§ **課題の概要**:
液浸露光装置用超純水の製造方法に関する文書を、最後の文の後から書き継ぐこと。

**** 文書の抜粋 ****

説明

液浸露光装置用超純水の製造方法及び装置

【課題】レジスト上にナノサイズのバブル(気泡)や凹凸を発生させることのない液浸露光装置用超純水の製造方法及び製造装置を提供すること。
【解決手段】 超純水製造装置で処理され半導体製造工程へ洗浄水として供給される超純水を分取し脱気膜を通過させて溶存窒素ガス量が3mg/L以下、溶存酸素ガス量が50μg/L以下になるまで脱気する。脱気した超純水をイオン交換装置、限外濾過膜に通過させて超純水中のイオン成分と微粒子を除去する。

【発明の詳細な説明】
【技術分野】
【0001】
本発明は、屈折率の高い超純水をレンズとフォトレジストの間に介在させることによりパターニング露光を行う液浸露光装置に用いられる超純水の製造方法及び製造装置に係り、特に、半導体の製造工場における液浸露光工程において、露光欠陥の原因となる微小気泡を発生させない液浸露光用超純水の製造方法及び装置に関する。
【背景技術】
【0002】
半導体デバイスの高集積化に伴い、露光微細加工技術分野においては、ナノスケールの微細加工を実現する技術の開発が進められている。
最先端露光技術として用いられているフッ化アルゴン(ArF)エキシマレーザー露光技術ではLSI線幅65nmが限界といわれているが、65nm以下の線幅に対応可能とするため、液浸露光技術が提案されている。
【0003】
液浸露光技術とは、露光装置の投影露光レンズとレジストとの間を液体で満たして光の屈折率を高め、解像度を向上させる技術である。
例えば、光源にArFエキシマレーザーを用いた露光では、投影レンズとレジストの間を屈折率1.44の水で満たした場合、理論上、通常露光の最小線幅65nmを、その1/1.44倍に縮小した45nmまでの微細加工が可能となる。
【0004】
このような液浸露光装置の屈折率調整用の水としては、半導体製造装置においてレジスト等の洗浄用として多量に用いられている超純水の使用が考えられる。
超純水は、例えば、前処理により固形微粒子を除去した水を、イオン交換装置、逆浸透膜装置、紫外線照射装置、混床式イオン交換装置、溶存酸素除去装置、限外濾過膜装置等で処理して、無機イオン、有機イオン、シリカ、微粒子等を極限まで除去した高純度の水である。
【0005】
なお、溶存酸素除去装置としては、真空脱気塔、不活性ガス注入型真空脱気塔、脱気膜装置、不活性ガス注入型脱気膜装置、還元性ガス注入型触媒樹脂脱酸素装置等が用いられている。
【0006】
しかし、液浸露光装置の屈折率調整用の水として、レジスト洗浄用の超純水を使用したところ、レジスト上にナノサイズのバブル(気泡)や凹凸が発生して解像度を劣化させることが判明した。

**** データ抜粋 ****

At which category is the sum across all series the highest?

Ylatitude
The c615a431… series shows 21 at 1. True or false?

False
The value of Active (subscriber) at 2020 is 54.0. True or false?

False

****
**** データ抜粋 ****

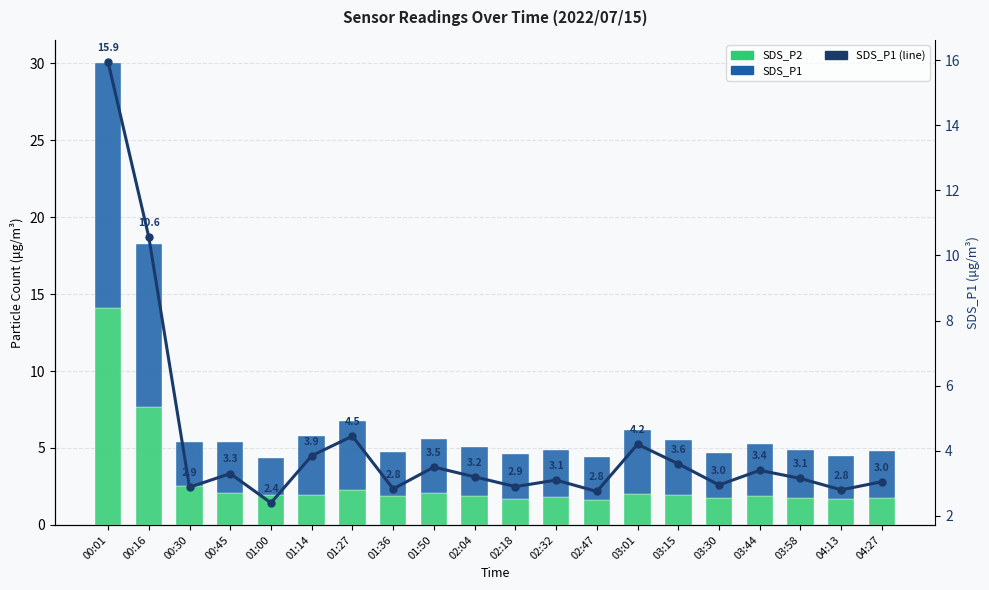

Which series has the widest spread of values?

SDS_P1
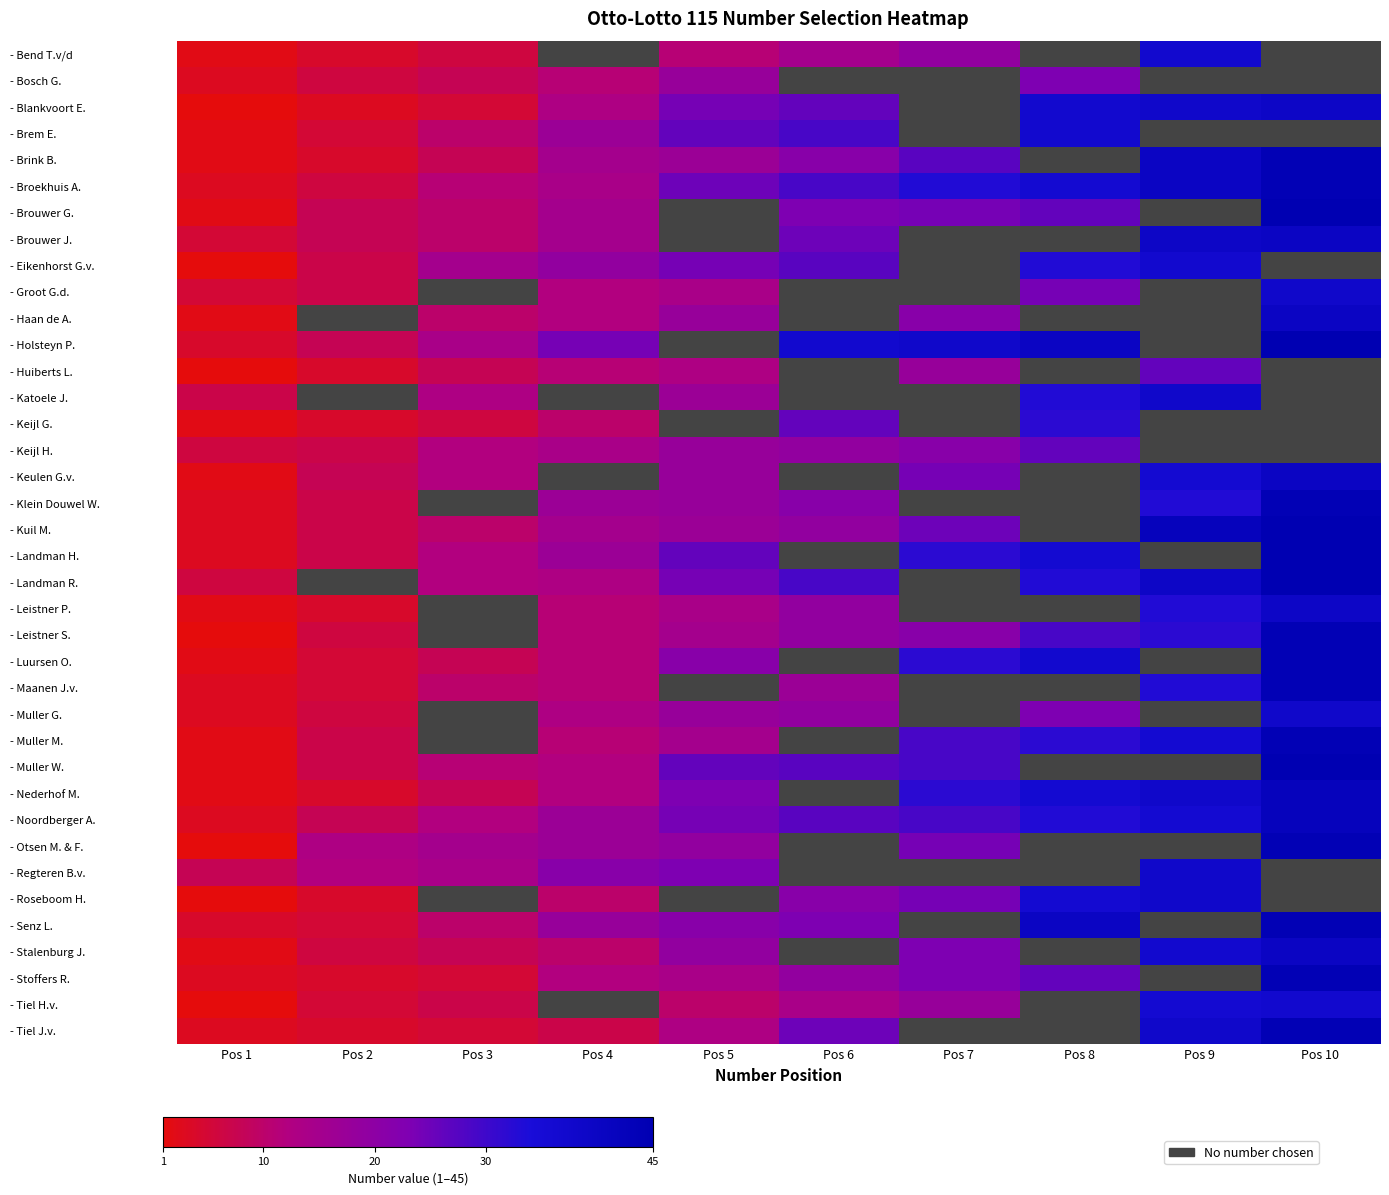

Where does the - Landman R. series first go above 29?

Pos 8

****

§ **問題の解答**:
【発明の開示】
【発明が解決しようとする課題】
【0007】
液浸露光装置の屈折率調整用の水として、半導体製造装置でレジスト等の洗浄用として用いられている超純水を使用すると、レジスト上にナノサイズのバブル(気泡)や凹凸が発生して解像度を劣化させるとい問題があった。
【0008】
本発明は、かかる従来の課題を解決するもので、レジスト上にナノサイズのバブル(気泡)や凹凸を発生させることのない液浸露光装置用超純水の製造方法及び製造装置を提供することを目的とする。
【課題を解決するための手段】
【0009】
本発明者らは、かかる従来の課題を解決すべく鋭意研究を進めたところ、使用する超純水の溶存窒素ガス濃度を3mg/L以下、 溶存酸素ガス濃度を50μg/L以下とすることにより、レジスト上に形成されるナノサイズのバブルや凹凸が解消するとの知見を得た。
本発明は、かかる知見に基づいてなされたものである。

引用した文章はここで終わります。